Published: 1 May 2012

Abstract

Background

Aberrant activation of signaling pathways downstream of epidermal growth factor receptor (EGFR) has been hypothesized to be one of the mechanisms of cetuximab (a monoclonal antibody against EGFR) resistance in head and neck squamous cell carcinoma (HNSCC). To infer relevant and specific pathway activation downstream of EGFR from gene expression in HNSCC, we generated gene expression signatures using immortalized keratinocytes (HaCaT) subjected to ligand stimulation and transfected with EGFR, RELA/p65, or HRASVal12D.

Results

The gene expression patterns that distinguished the HaCaT variants and conditions were inferred using the Markov chain Monte Carlo (MCMC) matrix factorization algorithm Coordinated Gene Activity in Pattern Sets (CoGAPS). This approach inferred gene expression signatures with greater relevance to cell signaling pathway activation than the expression signatures inferred with standard linear models.

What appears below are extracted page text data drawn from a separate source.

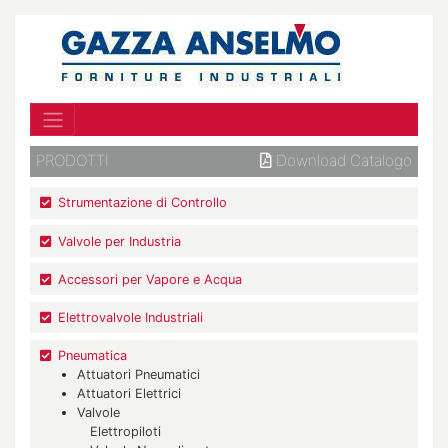
PRODOTTI
Download Catalogo
Strumentazione di Controllo
Valvole per Industria
Accessori per Vapore e Acqua
Elettrovalvole Industriali
Pneumatica
Attuatori Pneumatici
Attuatori Elettrici
Valvole
Elettropiloti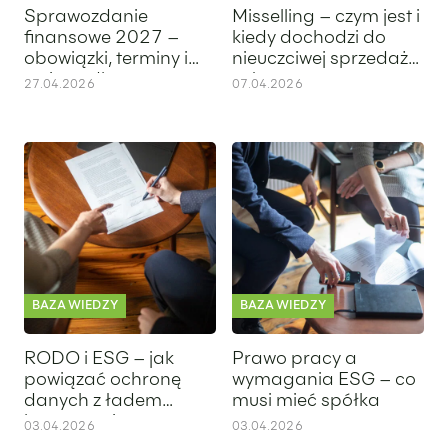
Sprawozdanie
Misselling – czym jest i
finansowe 2027 –
kiedy dochodzi do
obowiązki, terminy i
nieuczciwej sprzedaży
zmiany dla
usług
27.04.2026
07.04.2026
przedsiębiorców
RODO i ESG – jak powiązać ochronę danych z ładem korp
Prawo pracy a wymagania ESG
BAZA WIEDZY
BAZA WIEDZY
RODO i ESG – jak
Prawo pracy a
powiązać ochronę
wymagania ESG – co
danych z ładem
musi mieć spółka
korporacyjnym
03.04.2026
03.04.2026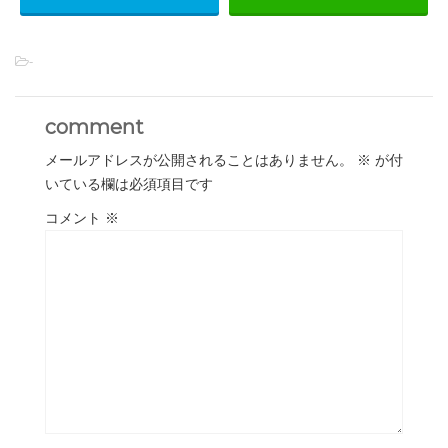
-
comment
メールアドレスが公開されることはありません。
※
が付
いている欄は必須項目です
コメント
※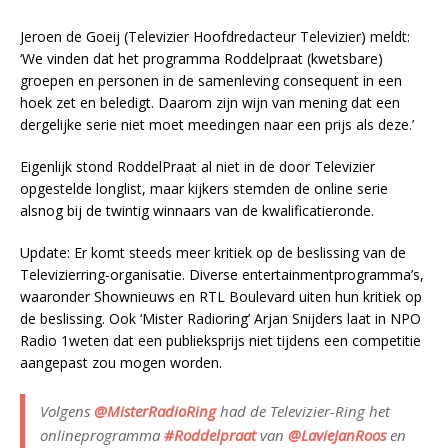
Jeroen de Goeij (Televizier Hoofdredacteur Televizier) meldt:
‘We vinden dat het programma Roddelpraat (kwetsbare)
groepen en personen in de samenleving consequent in een
hoek zet en beledigt. Daarom zijn wijn van mening dat een
dergelijke serie niet moet meedingen naar een prijs als deze.’
Eigenlijk stond RoddelPraat al niet in de door Televizier
opgestelde longlist, maar kijkers stemden de online serie
alsnog bij de twintig winnaars van de kwalificatieronde.
Update: Er komt steeds meer kritiek op de beslissing van de
Televizierring-organisatie. Diverse entertainmentprogramma’s,
waaronder Shownieuws en RTL Boulevard uiten hun kritiek op
de beslissing. Ook ‘Mister Radioring’ Arjan Snijders laat in NPO
Radio 1weten dat een publieksprijs niet tijdens een competitie
aangepast zou mogen worden.
Volgens
@MisterRadioRing
had de Televizier-Ring het
onlineprogramma
#Roddelpraat
van
@LavieJanRoos
en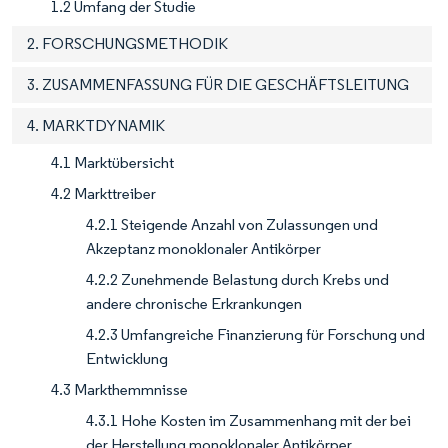
1.2 Umfang der Studie
2. FORSCHUNGSMETHODIK
3. ZUSAMMENFASSUNG FÜR DIE GESCHÄFTSLEITUNG
4. MARKTDYNAMIK
4.1 Marktübersicht
4.2 Markttreiber
4.2.1 Steigende Anzahl von Zulassungen und
Akzeptanz monoklonaler Antikörper
4.2.2 Zunehmende Belastung durch Krebs und
andere chronische Erkrankungen
4.2.3 Umfangreiche Finanzierung für Forschung und
Entwicklung
4.3 Markthemmnisse
4.3.1 Hohe Kosten im Zusammenhang mit der bei
der Herstellung monoklonaler Antikörper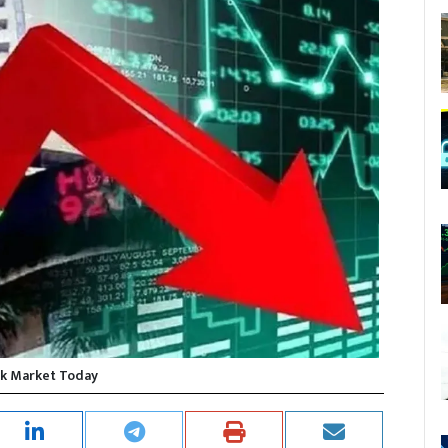
k Market Today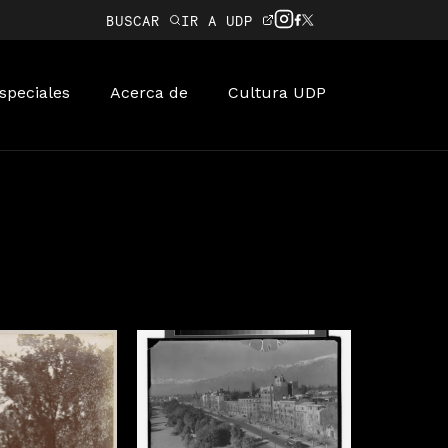
BUSCAR
IR A UDP
speciales
Acerca de
Cultura UDP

Furthermore, the pathway signature generated using HaCaT-HRASVal12D further associated with the cetuximab treatment response in isogenic cetuximab-sensitive (UMSCC1) and -resistant (1CC8) cell lines.

Conclusions

Our data suggest that the CoGAPS algorithm can generate gene expression signatures that are pertinent to downstream effects of receptor signaling pathway activation and potentially be useful in modeling resistance mechanisms to targeted therapies.